Solomon Nelson, associate professor of English and recent Patricia Lavender Educator of the Year recipient, has been with Trocaire for six years and has brought with him a myriad of expertise and experience.
Solomon said what he likes best about Trocaire is that it is a friendly place to work, and that he has the freedom to explore academic pursuits. Currently, he is working on two articles for publication.
Solomon has a doctorate in English literature and integrates a variety of topics into his lectures, such as ethnicity, LGBT issues, race and gender. In addition, he co-founded Trocaire’s Film Club, a group that has screened and facilitated viewing and discussions of seven films over the last four years.

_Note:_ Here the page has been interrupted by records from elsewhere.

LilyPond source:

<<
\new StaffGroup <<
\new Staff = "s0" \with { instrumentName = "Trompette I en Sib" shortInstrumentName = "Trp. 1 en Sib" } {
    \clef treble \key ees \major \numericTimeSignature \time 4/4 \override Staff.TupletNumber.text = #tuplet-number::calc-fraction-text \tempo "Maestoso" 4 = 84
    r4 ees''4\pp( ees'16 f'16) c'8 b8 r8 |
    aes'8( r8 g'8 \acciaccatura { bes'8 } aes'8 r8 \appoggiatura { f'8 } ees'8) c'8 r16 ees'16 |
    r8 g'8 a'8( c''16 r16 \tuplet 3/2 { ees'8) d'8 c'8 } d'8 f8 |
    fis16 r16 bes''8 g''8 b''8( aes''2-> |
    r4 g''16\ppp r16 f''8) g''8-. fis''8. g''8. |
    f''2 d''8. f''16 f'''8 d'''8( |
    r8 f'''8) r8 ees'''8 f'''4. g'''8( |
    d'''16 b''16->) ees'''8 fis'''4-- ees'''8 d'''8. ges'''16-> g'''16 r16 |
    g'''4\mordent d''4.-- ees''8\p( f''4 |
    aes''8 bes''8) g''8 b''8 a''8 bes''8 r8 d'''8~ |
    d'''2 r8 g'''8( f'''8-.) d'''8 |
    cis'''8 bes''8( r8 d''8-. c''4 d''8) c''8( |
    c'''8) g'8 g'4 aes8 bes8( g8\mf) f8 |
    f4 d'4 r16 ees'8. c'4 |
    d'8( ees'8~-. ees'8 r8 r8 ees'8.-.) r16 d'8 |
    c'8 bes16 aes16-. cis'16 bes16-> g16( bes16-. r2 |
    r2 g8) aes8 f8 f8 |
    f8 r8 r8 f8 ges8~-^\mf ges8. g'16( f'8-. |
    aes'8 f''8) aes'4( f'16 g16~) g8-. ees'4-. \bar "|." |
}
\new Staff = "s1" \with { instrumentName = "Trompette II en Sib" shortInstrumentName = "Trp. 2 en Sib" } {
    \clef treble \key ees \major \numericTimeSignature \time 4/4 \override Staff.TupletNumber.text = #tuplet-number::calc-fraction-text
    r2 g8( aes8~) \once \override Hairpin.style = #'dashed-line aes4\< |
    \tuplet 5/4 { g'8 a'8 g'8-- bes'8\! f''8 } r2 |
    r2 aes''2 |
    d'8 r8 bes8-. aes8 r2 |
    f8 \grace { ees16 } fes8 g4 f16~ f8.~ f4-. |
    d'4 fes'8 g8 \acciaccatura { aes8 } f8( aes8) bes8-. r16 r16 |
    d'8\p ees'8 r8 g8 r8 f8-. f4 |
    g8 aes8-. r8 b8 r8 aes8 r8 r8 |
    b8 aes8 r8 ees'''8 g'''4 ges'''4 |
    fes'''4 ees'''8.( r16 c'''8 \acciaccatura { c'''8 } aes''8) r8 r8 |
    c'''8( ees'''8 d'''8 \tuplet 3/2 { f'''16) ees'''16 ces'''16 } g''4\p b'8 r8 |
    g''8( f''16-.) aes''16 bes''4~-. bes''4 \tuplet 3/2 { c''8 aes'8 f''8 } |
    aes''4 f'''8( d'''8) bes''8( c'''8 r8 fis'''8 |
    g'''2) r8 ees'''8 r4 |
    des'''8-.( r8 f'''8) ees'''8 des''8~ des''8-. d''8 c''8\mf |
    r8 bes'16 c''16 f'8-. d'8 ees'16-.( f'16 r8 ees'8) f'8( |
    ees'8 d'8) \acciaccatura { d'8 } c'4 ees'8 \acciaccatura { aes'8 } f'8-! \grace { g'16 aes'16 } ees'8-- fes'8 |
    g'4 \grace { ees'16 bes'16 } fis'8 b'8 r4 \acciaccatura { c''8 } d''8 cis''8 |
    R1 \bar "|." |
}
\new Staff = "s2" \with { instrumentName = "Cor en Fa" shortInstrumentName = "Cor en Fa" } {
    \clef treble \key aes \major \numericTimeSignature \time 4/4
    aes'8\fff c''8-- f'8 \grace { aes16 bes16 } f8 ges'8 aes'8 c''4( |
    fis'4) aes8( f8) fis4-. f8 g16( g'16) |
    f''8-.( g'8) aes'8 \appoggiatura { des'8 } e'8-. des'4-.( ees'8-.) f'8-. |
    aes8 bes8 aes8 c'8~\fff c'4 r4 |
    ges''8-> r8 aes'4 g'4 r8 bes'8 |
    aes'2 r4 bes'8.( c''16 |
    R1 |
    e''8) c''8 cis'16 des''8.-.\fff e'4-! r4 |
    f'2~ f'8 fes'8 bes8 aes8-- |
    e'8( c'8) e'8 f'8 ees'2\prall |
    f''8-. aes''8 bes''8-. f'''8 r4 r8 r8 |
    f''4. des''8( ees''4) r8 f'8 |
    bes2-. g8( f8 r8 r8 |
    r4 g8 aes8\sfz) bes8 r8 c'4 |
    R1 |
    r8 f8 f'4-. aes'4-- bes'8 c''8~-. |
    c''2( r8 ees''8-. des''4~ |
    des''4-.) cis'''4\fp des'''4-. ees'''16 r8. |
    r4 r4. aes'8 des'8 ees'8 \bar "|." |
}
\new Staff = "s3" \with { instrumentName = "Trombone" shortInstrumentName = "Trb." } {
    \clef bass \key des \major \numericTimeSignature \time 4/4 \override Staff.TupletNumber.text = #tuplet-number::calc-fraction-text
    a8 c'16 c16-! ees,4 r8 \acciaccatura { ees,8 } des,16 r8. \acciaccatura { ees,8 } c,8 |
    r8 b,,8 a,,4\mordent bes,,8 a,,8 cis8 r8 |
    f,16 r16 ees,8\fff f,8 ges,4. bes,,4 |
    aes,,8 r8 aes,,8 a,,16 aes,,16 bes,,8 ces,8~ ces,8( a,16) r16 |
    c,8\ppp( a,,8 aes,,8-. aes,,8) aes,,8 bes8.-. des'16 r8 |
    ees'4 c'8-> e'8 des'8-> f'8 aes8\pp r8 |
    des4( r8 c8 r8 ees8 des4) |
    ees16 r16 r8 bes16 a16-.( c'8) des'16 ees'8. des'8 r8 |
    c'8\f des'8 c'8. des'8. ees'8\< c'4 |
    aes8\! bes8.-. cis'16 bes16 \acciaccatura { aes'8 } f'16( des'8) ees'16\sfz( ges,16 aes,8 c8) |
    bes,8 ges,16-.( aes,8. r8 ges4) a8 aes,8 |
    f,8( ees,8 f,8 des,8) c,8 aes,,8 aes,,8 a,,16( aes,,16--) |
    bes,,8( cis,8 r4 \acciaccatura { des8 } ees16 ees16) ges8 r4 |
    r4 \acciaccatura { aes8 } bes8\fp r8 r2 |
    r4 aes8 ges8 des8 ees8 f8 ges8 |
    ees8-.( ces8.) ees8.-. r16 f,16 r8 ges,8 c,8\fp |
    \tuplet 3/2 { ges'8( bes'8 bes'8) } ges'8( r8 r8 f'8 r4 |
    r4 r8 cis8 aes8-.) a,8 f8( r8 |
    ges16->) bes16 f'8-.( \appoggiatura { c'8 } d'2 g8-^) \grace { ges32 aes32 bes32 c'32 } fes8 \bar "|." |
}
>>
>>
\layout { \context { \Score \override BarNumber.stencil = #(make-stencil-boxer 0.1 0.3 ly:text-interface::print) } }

“Film Club was started to foster an intellectual culture in our campus,” he explained. “Sometimes, students learn better when they don’t feel the pressure to perform and prove themselves. The club is a team effort, where faculty, staff and students come together in an informal setting to not only watch a film but also get a chance to talk about the film and learn from each other.”
Service learning is also important to Solomon, and he includes it in his courses—for example, one project involved serving a Thanksgiving meal to local refugees.
“As a student, I enjoyed service learning a lot … it helped me bridge the gap between what is learnt in the classroom and the life that is lived outside of it,” he said. “I want to extend the same opportunity to my students.”
He also co-chairs the TroGreen team that works to reduce waste and foster environmental awareness within the college community.
“I’m involved in TroGreen activities because I’m convinced that we are at the crossroads of the biggest environmental crisis of our life time, and we have a chance to make a difference,” Solomon said. “The environmental conservation that is happening around the world is probably one of the biggest grassroots movements in the history of the world, and I’m happy to be part of it.”
Solomon has been married to his wife, Julia, for 10 years, and together they have two boys, ages 6 and 2. He is active in his faith and plays drums in the band Eleventh Hour. He is also on the Elder Board at his church and has taught faith-based courses there.
When asked why he became a teacher, he responded that in addition to several college professors who mentored him, he was inspired by his grandfather who started the first school in his village in south India.
“He was a visionary who served his community well,” Solomon said. “He was inspired by the Anglican and German missionaries who helped him with his education. Instead of choosing a better life for himself, he went back to his village and started a school to help educate the children of his community. For a very long time, his was the only school in the community.”
In addition to his scholarly writing, Solomon is also working on a part-historical, part-political novel based on his grandfather.